Alkpote-L’Empereur-Contre-Attaque-CHRONIQUE

Alkpote : L'Empereur contre-attaque

Alkpote. Le genre d'artiste qui vous demande d'adhérer à son personnage avant de pouvoir adhérer à sa musique, tant son style est unique : une voix particulière, un univers aussi malsain que décalé, et des lyrics pour public très averti. L'Empereur, seul album solo proposé par sa discographie pourtant fournie était une véritable réussite, laissant le rap français marqué par quelques classiques (au hasard, 44 mesures de terreur, Ce n'est que moi, 3 issues).

2012. 19 mars, pas 21 décembre. L'Empereur contre-attaque enfin. Première interrogation : ce second opus peut-il dépasser le premier ? Captcha Mag vous apporte quelques éléments de réponse.

Première chose : Atef Kahlaoui maitrise toujours son personnage et maintient parfaitement son univers en place. Il ne donne à aucun moment l'impression de se faire déborder par le monstre microphonique qu'il a crée, au contraire par exemple d'un Seth Gueko. Il multiplie les alter-égos, comme si plusieurs rappeurs se cachaient dans le même corps. Disque schizophrénique. Le cap est maintenu, premier gros point positif.

L'ambiance est donc toujours absurdement sombre et malsaine. Alkpote se permet même quelques envolées funky (Sans commentaire), apportant des couleurs flashy dans cette crasse musicale. L'apogée est atteinte par ce sample génialissime de Sea, sex and sun sur Gainzbeur, qui vient apporter un contraste saisissant avec celui de Cradle of Filth sur Appel Privé. Quelques prises de risques intéressantes, qui contribuent à casser la monotonie inhérente à la moitié des albums rap français récents, mais qui restent dans les rails crasseuses de l'Empereur, et l'empêchent de se perdre dans une hétérogénéité néfaste. Mention spéciale également pour l'interlude venue d'une autre planète, voire même d'une autre dimension. Second point positif donc.

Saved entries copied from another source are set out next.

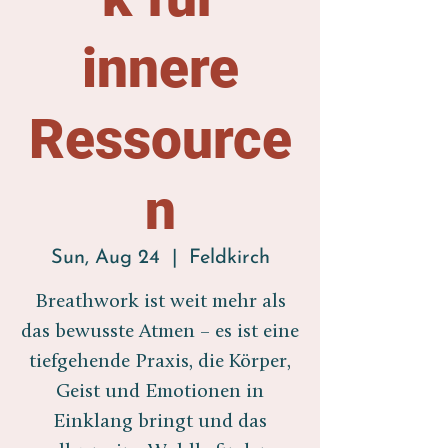
innere
Ressource
n
Sun, Aug 24
  |  
Feldkirch
Breathwork ist weit mehr als
das bewusste Atmen – es ist eine
tiefgehende Praxis, die Körper,
Geist und Emotionen in
Einklang bringt und das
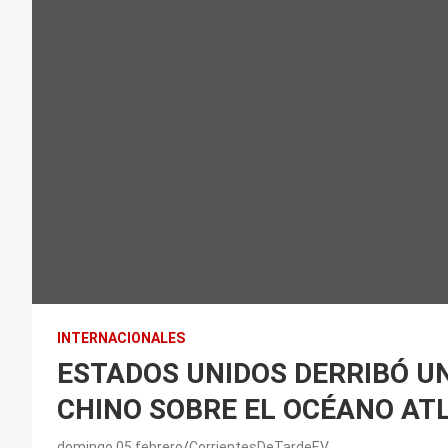
INTERNACIONALES
ESTADOS UNIDOS DERRIBÓ U
CHINO SOBRE EL OCÉANO AT
domingo 05 febrero
CorrientesDeTardeEV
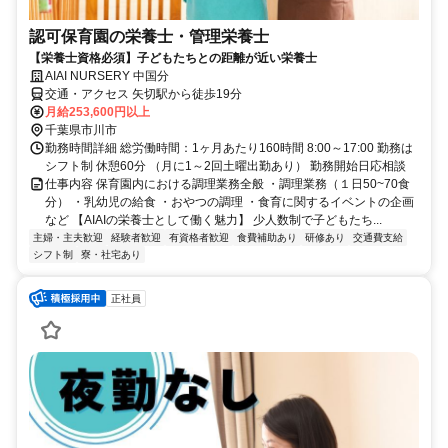
認可保育園の栄養士・管理栄養士
【栄養士資格必須】子どもたちとの距離が近い栄養士
AIAI NURSERY 中国分
交通・アクセス 矢切駅から徒歩19分
月給253,600円以上
千葉県市川市
勤務時間詳細 総労働時間：1ヶ月あたり160時間 8:00～17:00 勤務は
シフト制 休憩60分 （月に1～2回土曜出勤あり） 勤務開始日応相談
仕事内容 保育園内における調理業務全般 ・調理業務（１日50~70食
分） ・乳幼児の給食 ・おやつの調理 ・食育に関するイベントの企画
など 【AIAIの栄養士として働く魅力】 少人数制で子どもたち...
主婦・主夫歓迎
経験者歓迎
有資格者歓迎
食費補助あり
研修あり
交通費支給
シフト制
寮・社宅あり
正社員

Que du bon jusque-là. La première ombre nous vient des featurings. Ce qui était la principale plus-value du premier album (les participations de Salif, LIM ou Seth Gueko étaient assez extraordinaires) perd ici de sa force. Si les noms sont plutôt ronflants (Niro, Mokless, Tunisiano ...), ils n'apportent au final qu'un intérêt limité. On aurait pu se restreindre à Rim-K, Zekwe Ramos et Sidisid. On salue la bonne mentalité d'Alkpote qui continue de faire participer à ses projets des acteurs peu exposés du rap indépendant, mais on regrette de ne pas l'entendre en solo sur plus de pistes. Là où 44 mesures de terreur ponctuait parfaitement L'Empereur, le Bouquet Final annoncé ici ne tient pas ses promesses, et nous laisse sur notre faim, sans la conclusion magistrale que mériterait ce qui sera probablement le dernier album solo du MC du 91.

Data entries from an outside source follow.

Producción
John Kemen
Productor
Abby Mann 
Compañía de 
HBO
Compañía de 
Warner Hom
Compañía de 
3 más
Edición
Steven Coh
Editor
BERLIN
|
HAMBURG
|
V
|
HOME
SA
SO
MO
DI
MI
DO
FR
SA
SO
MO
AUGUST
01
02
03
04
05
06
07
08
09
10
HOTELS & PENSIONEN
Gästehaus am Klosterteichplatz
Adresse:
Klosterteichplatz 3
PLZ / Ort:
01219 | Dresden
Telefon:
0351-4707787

On aurait aimé aussi une participation totalement décalée, un peu à la manière d'Olivia Ruiz sur le dernier Oxmo, ou Nicoletta chez Joeystarr. Un refrain chanté par France Gall par exemple. Ou Patrick Sebastien, le mec s'y connait en échangisme en plus. La rencontre aurait été parfaite.

Lyricalement, le concept reste le même. Toujours aussi bon si on adhère. Toujours aussi insupportable si on rejette. Le champ lexical de la fellation est exploré en long et en large, les couplets sont surchargés de références absurdes qui vont de la pop-culture au porno hardcore en passant par les rues d'Amsterdam. Les punchlines sont aussi nombreuses que rocambolesques et déglinguées (au hasard -âmes puritaines, s'abstenir- "rince ton slip blanc si t'es incontinent", "on veut rouler en Porshe Cayenne, éjaculer dans la gorge d'Ayem" ou encore "montre-moi ta schnek sur ta webcam"), et certaines phases sont même délicieusement incompréhensibles ("mes bestioles débarquent sous leurs fenêtres à la recherche de la couleur verte").

Le public habituel de Alkpote ne pourra donc que se sentir à son aise à l'écoute de cet album. Le public non-averti en revanche n'accrochera pas plus facilement, même si l'approche de l'artiste peut-être facilitée pour certains, et surtout pour le public non-rap, par l'écoute de titres comme Gainzbeur ou l'interlude. Pour prolonger l'entrée dans son univers si particulier, on ne peut que vous conseiller d'aller jeter un œil aux différentes Marches de l'Empereur, véritables plongées hallucinées dans les méandres schizophréniques d'un personnage malheureusement trop singulier dans ce paysage rap français borné.